Neutralité « coopérative » ou « intégrale » ?
Ces résultats sont également intéressants car ils éclairent le débat en cours sur la conception de la neutralité. Lors du WEF 2022, le conseiller fédéral Cassis a présenté le concept de « neutralité coopérative », qui prône une intervention active pour garantir des valeurs centrales comme les droits de l’homme ou des principes fondamentaux comme le droit à l’autodétermination des Etats, sans pour autant violer les obligations d’un Etat neutre par une intervention militaire. En revanche, un groupe dirigé par Christoph Blocher est en train de lancer une initiative visant à ancrer dans la Constitution une définition de la « neutralité intégrale », selon laquelle la Suisse ne devrait pas prendre parti en cas de guerre, ni militairement ni par des sanctions (voir par exemple la NZZ du 12.03.22).
Les résultats présentés dans la figure 6 suggèrent que le concept de « neutralité coopérative » bénéficie d’un large soutien en Suisse. Les personnes interrogées ne souhaitent pas d’intervention militaire, quelle qu’elle soit, mais des mesures économiques et des sanctions visant à lutter contre le comportement de la Russie, contraire au droit international. Près des deux tiers des personnes interrogées (64 %) sont également d’accord, lors du sondage de juin, avec l’affirmation selon laquelle la Suisse devrait s’engager clairement en faveur de l’Ukraine et appliquer intégralement les sanctions de l’UE contre la Russie. Neutralité et sanctions économiques ne sont donc pas contradictoires pour la majorité des personnes interrogées.

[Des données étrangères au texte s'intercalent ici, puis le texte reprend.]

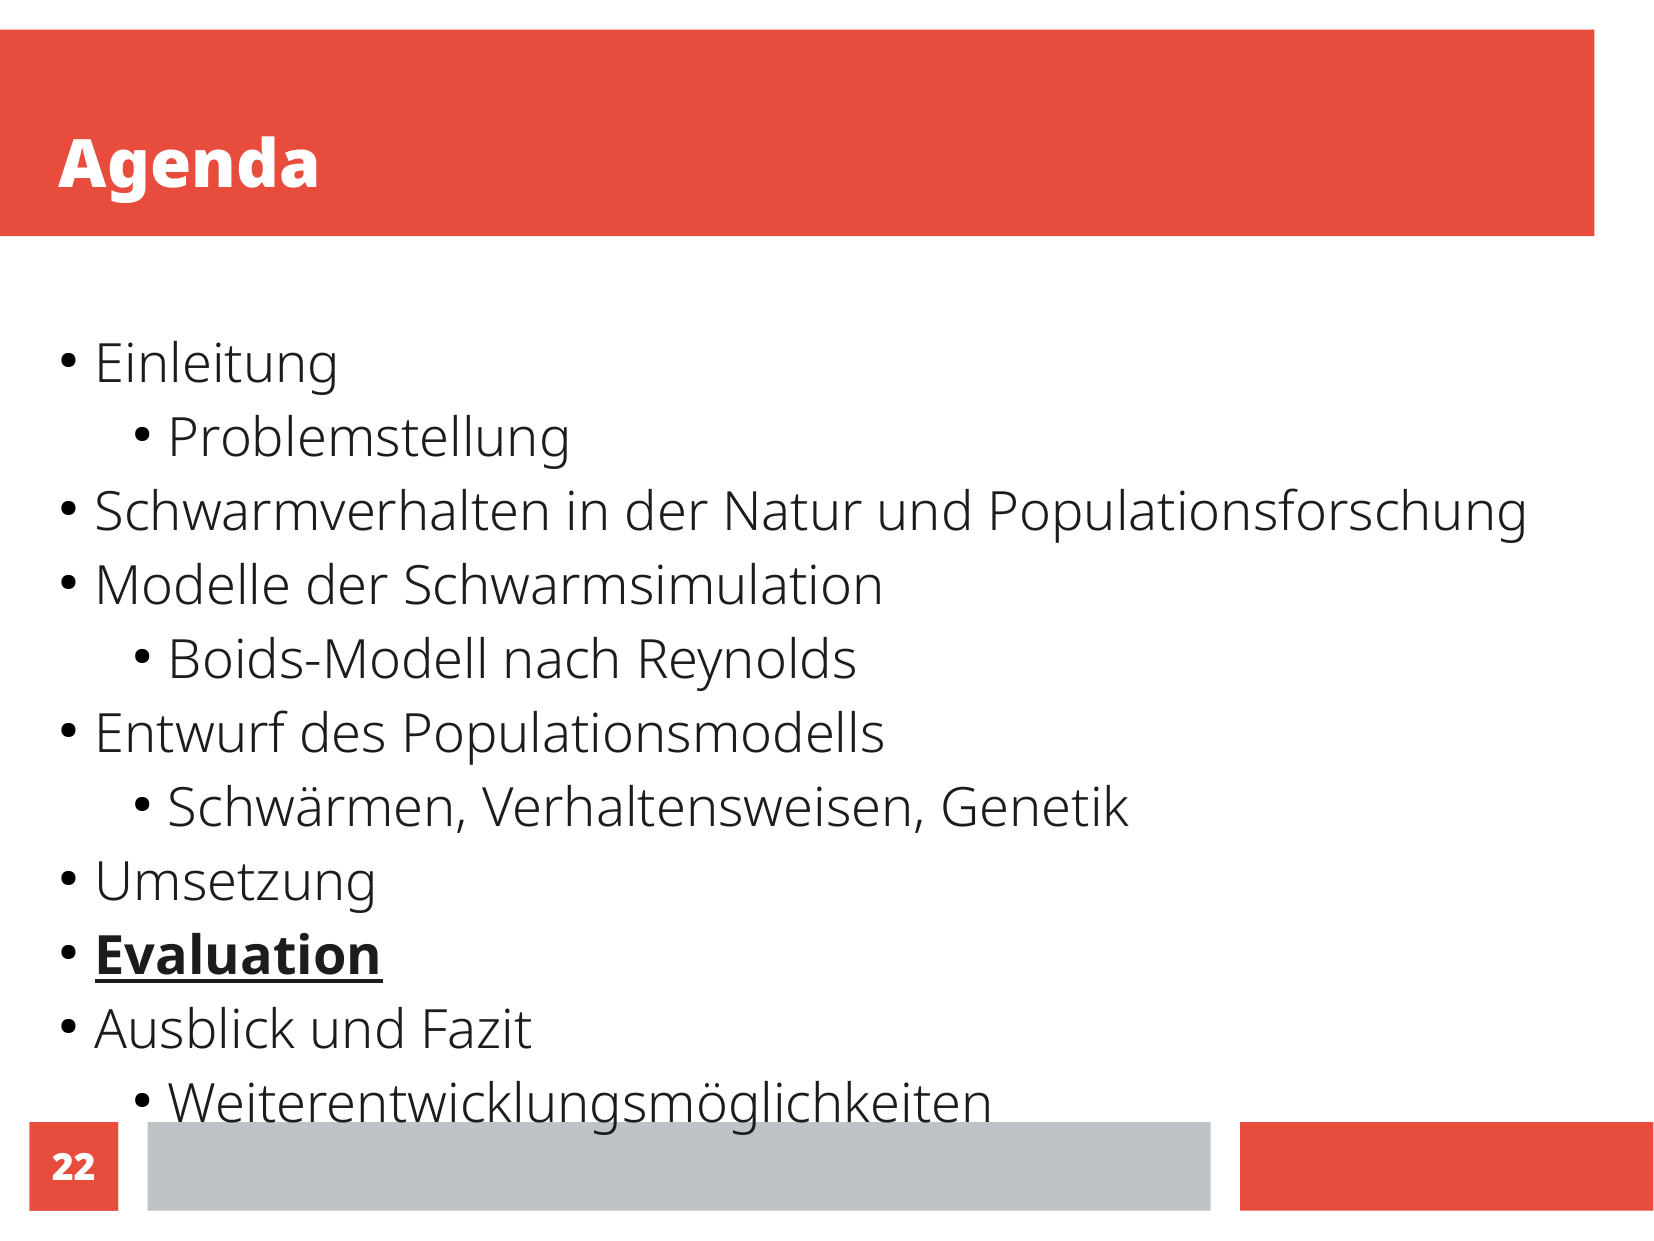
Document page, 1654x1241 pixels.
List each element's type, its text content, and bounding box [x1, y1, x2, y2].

subtitle Einleitung Problemstellung Schwarmverhalten in der Natur und Populationsforschung Modelle der Schwarmsimulation Boids-Modell nach Reynolds Entwurf des Populationsmodells Schwärmen, Verhaltensweisen, Genetik Umsetzung Evaluation Ausblick und Fazit Weiterentwicklungsmöglichkeiten [59, 324, 1565, 1151]
title Agenda [59, 49, 1595, 207]
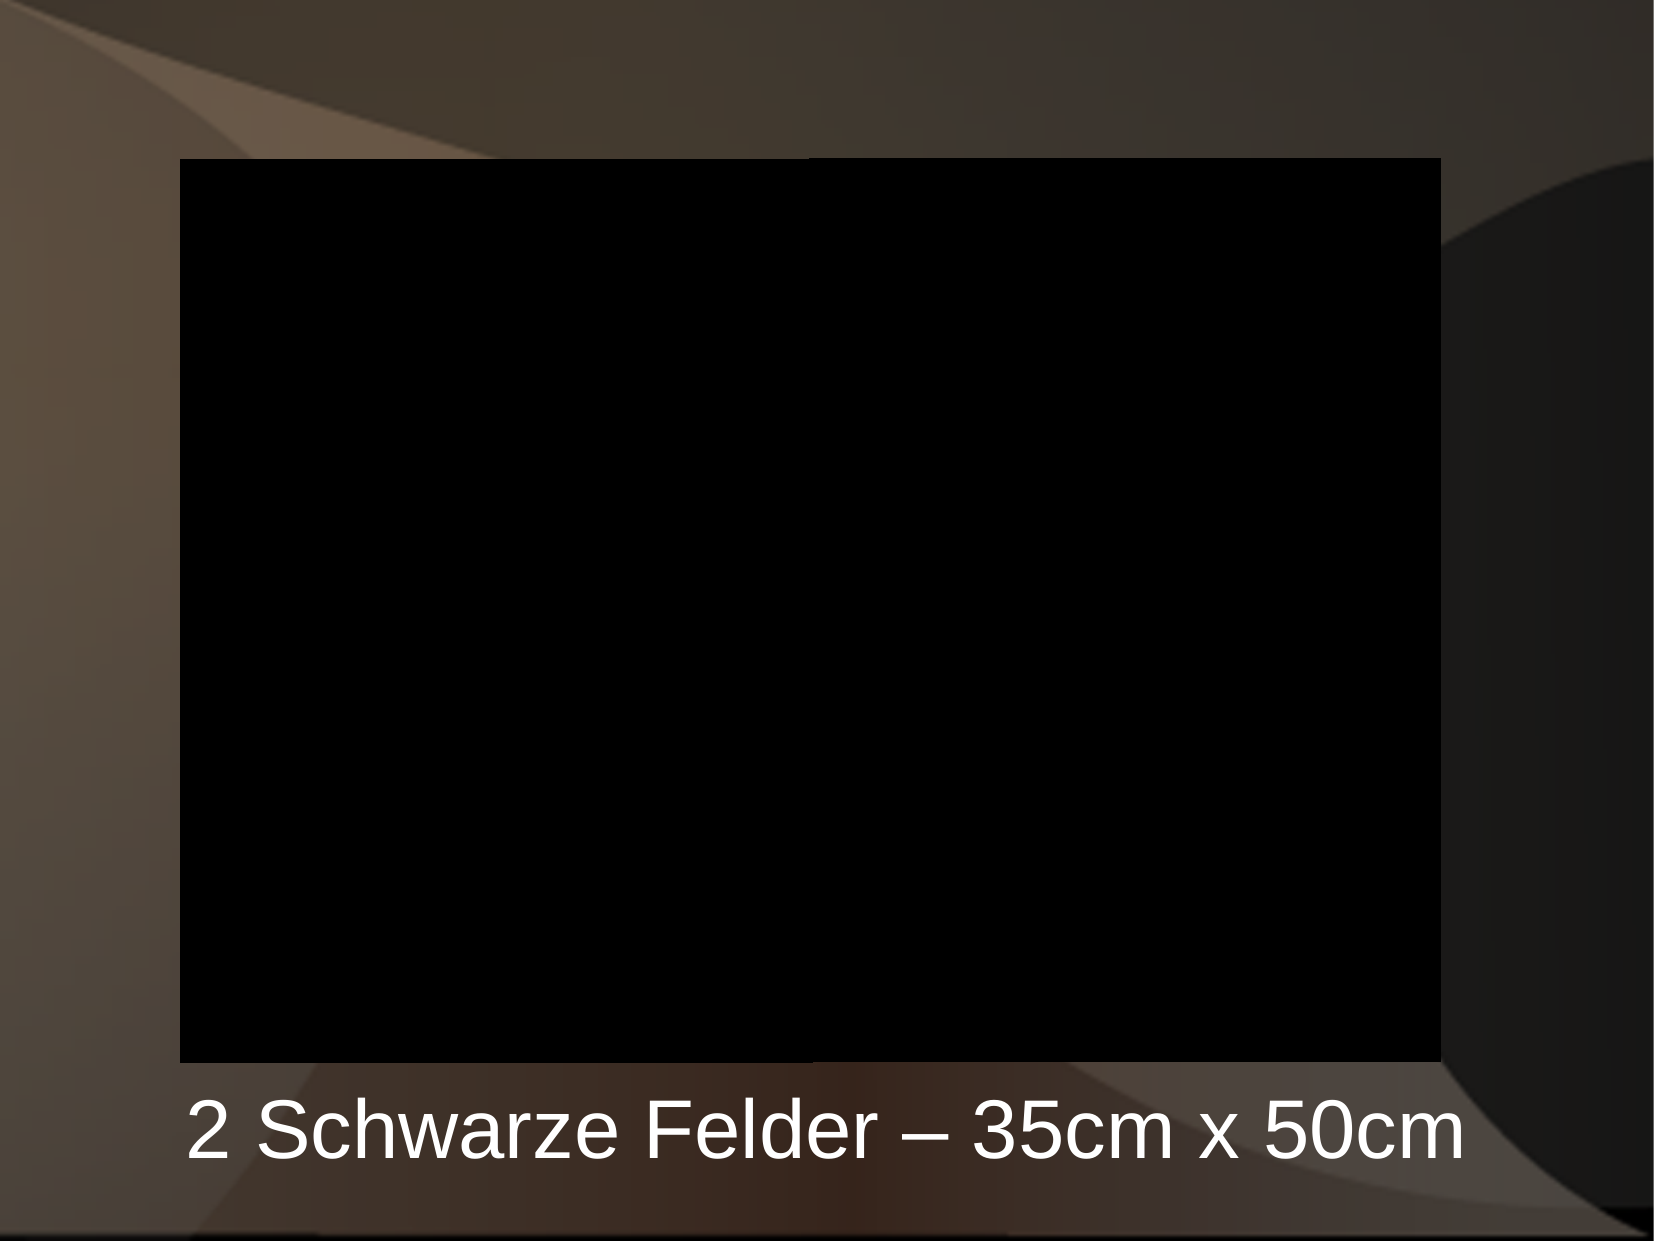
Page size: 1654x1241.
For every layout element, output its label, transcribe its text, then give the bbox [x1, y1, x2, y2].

Parallèlement, la neutralité en soi reste très appréciée par la population. 59 % des personnes interrogées indiquent que la Suisse devrait rester neutre vis-à-vis de la Russie et de l’Ukraine et une grande majorité de 78 % estime que la Suisse devrait jouer un rôle de médiateur dans ce conflit. En juin 2022, la moitié des personnes interrogées s’opposent également à une adhésion à l’OTAN. Ce refus a certes diminué depuis mars mais il est encore plus de deux fois supérieur à l’approbation d’une adhésion de la Suisse à l’OTAN (23 %) (voir figure 7). En revanche, une coopération plus étroite de la Suisse avec l’OTAN est largement approuvée par les personnes interrogées (55 %). En résumé, l’opinion publique continue d’apprécier la neutralité de la Suisse mais est favorable à une certaine coopération avec des États qui partagent les valeurs fondamentales de la Suisse et s’engagent en faveur d’un ordre mondial fondé sur des règles et multilatéralisé.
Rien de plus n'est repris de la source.